What to work on: Below are the records; pull every line that includes "false".

(Records from a data collection)

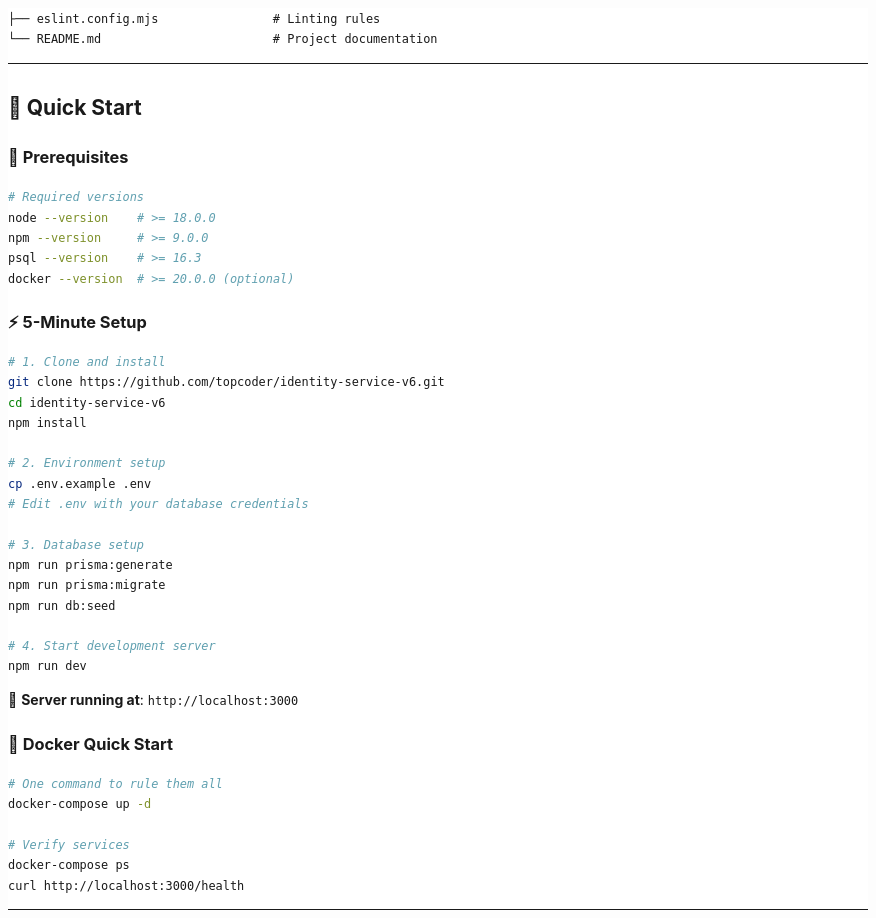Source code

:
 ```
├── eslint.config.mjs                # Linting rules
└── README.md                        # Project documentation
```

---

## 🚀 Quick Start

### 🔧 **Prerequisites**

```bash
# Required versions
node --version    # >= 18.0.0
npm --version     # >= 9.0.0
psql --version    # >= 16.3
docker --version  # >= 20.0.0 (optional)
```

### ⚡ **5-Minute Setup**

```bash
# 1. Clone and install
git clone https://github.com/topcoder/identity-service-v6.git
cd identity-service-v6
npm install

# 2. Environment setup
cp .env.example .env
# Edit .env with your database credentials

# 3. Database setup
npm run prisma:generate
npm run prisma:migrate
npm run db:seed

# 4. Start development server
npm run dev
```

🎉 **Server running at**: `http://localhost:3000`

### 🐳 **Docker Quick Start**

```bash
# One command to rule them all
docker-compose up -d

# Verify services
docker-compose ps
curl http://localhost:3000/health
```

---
...
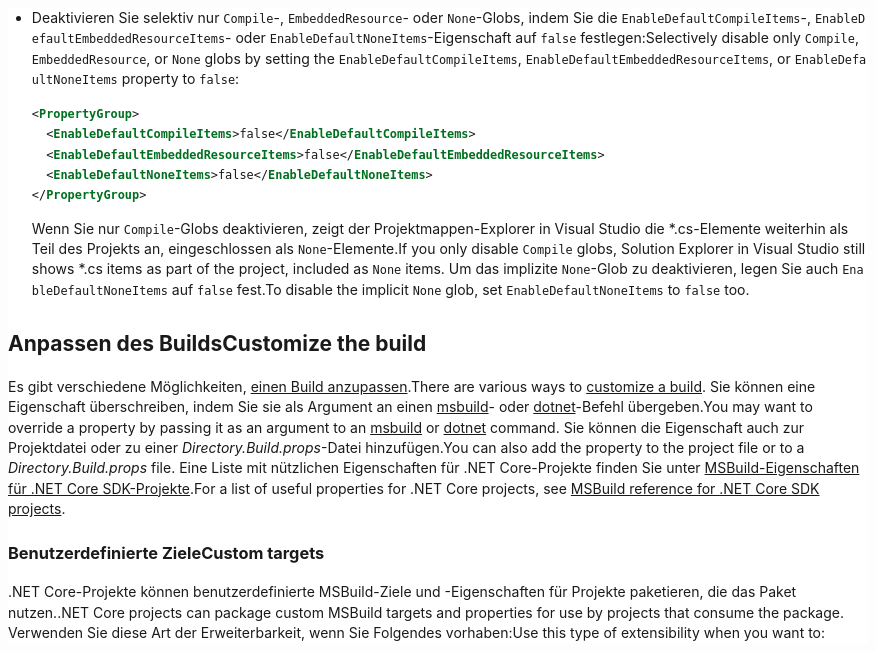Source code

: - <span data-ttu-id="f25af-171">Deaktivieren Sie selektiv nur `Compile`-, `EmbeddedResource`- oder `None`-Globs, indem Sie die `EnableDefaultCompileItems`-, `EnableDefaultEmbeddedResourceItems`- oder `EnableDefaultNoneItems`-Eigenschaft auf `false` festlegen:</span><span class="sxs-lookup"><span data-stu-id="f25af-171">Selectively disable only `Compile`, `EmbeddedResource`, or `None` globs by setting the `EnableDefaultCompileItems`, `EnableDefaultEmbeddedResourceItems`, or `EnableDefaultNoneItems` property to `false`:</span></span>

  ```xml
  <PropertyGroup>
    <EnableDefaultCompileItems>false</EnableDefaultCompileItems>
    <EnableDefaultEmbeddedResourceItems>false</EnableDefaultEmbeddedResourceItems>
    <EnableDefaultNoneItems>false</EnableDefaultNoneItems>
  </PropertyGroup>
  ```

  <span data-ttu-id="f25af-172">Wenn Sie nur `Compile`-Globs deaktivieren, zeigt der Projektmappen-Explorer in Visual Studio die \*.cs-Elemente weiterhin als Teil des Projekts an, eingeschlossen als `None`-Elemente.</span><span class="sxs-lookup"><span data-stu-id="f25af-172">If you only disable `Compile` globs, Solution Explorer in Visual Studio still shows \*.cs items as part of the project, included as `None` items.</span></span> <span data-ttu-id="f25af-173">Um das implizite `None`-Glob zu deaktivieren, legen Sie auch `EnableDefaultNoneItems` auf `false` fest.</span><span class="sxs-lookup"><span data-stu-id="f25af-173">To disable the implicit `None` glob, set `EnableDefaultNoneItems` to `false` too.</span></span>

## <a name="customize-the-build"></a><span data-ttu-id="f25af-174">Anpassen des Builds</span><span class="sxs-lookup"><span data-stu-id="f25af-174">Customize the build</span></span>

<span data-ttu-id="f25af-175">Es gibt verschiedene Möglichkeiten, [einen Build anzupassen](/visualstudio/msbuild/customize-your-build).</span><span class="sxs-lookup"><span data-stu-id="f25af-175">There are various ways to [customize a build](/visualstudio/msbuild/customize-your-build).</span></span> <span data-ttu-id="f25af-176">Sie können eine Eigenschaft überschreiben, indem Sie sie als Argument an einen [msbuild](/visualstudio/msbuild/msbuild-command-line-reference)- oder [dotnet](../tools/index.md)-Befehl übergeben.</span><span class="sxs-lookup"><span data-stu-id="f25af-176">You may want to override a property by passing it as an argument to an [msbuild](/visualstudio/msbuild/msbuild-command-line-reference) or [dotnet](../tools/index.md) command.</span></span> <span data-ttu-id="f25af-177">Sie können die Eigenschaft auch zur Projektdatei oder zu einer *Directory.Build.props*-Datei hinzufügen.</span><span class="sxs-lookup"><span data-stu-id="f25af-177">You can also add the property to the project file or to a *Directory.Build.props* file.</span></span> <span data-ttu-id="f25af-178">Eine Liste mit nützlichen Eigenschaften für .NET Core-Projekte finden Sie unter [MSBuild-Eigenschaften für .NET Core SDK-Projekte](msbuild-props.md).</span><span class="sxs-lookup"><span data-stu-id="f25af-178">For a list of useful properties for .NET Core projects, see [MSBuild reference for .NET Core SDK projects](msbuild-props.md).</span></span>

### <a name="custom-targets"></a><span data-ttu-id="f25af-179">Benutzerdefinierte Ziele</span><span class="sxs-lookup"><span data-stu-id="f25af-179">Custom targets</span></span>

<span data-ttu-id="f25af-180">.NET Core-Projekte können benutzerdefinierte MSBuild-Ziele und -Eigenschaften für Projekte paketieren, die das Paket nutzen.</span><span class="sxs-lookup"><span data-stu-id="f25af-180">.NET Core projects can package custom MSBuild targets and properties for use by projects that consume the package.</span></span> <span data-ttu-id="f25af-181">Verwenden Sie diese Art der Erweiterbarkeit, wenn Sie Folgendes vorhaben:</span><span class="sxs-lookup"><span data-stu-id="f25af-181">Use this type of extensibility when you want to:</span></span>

Task output:
: - <span data-ttu-id="f25af-171">Deaktivieren Sie selektiv nur `Compile`-, `EmbeddedResource`- oder `None`-Globs, indem Sie die `EnableDefaultCompileItems`-, `EnableDefaultEmbeddedResourceItems`- oder `EnableDefaultNoneItems`-Eigenschaft auf `false` festlegen:</span><span class="sxs-lookup"><span data-stu-id="f25af-171">Selectively disable only `Compile`, `EmbeddedResource`, or `None` globs by setting the `EnableDefaultCompileItems`, `EnableDefaultEmbeddedResourceItems`, or `EnableDefaultNoneItems` property to `false`:</span></span>
    <EnableDefaultCompileItems>false</EnableDefaultCompileItems>
    <EnableDefaultEmbeddedResourceItems>false</EnableDefaultEmbeddedResourceItems>
    <EnableDefaultNoneItems>false</EnableDefaultNoneItems>
  <span data-ttu-id="f25af-172">Wenn Sie nur `Compile`-Globs deaktivieren, zeigt der Projektmappen-Explorer in Visual Studio die \*.cs-Elemente weiterhin als Teil des Projekts an, eingeschlossen als `None`-Elemente.</span><span class="sxs-lookup"><span data-stu-id="f25af-172">If you only disable `Compile` globs, Solution Explorer in Visual Studio still shows \*.cs items as part of the project, included as `None` items.</span></span> <span data-ttu-id="f25af-173">Um das implizite `None`-Glob zu deaktivieren, legen Sie auch `EnableDefaultNoneItems` auf `false` fest.</span><span class="sxs-lookup"><span data-stu-id="f25af-173">To disable the implicit `None` glob, set `EnableDefaultNoneItems` to `false` too.</span></span>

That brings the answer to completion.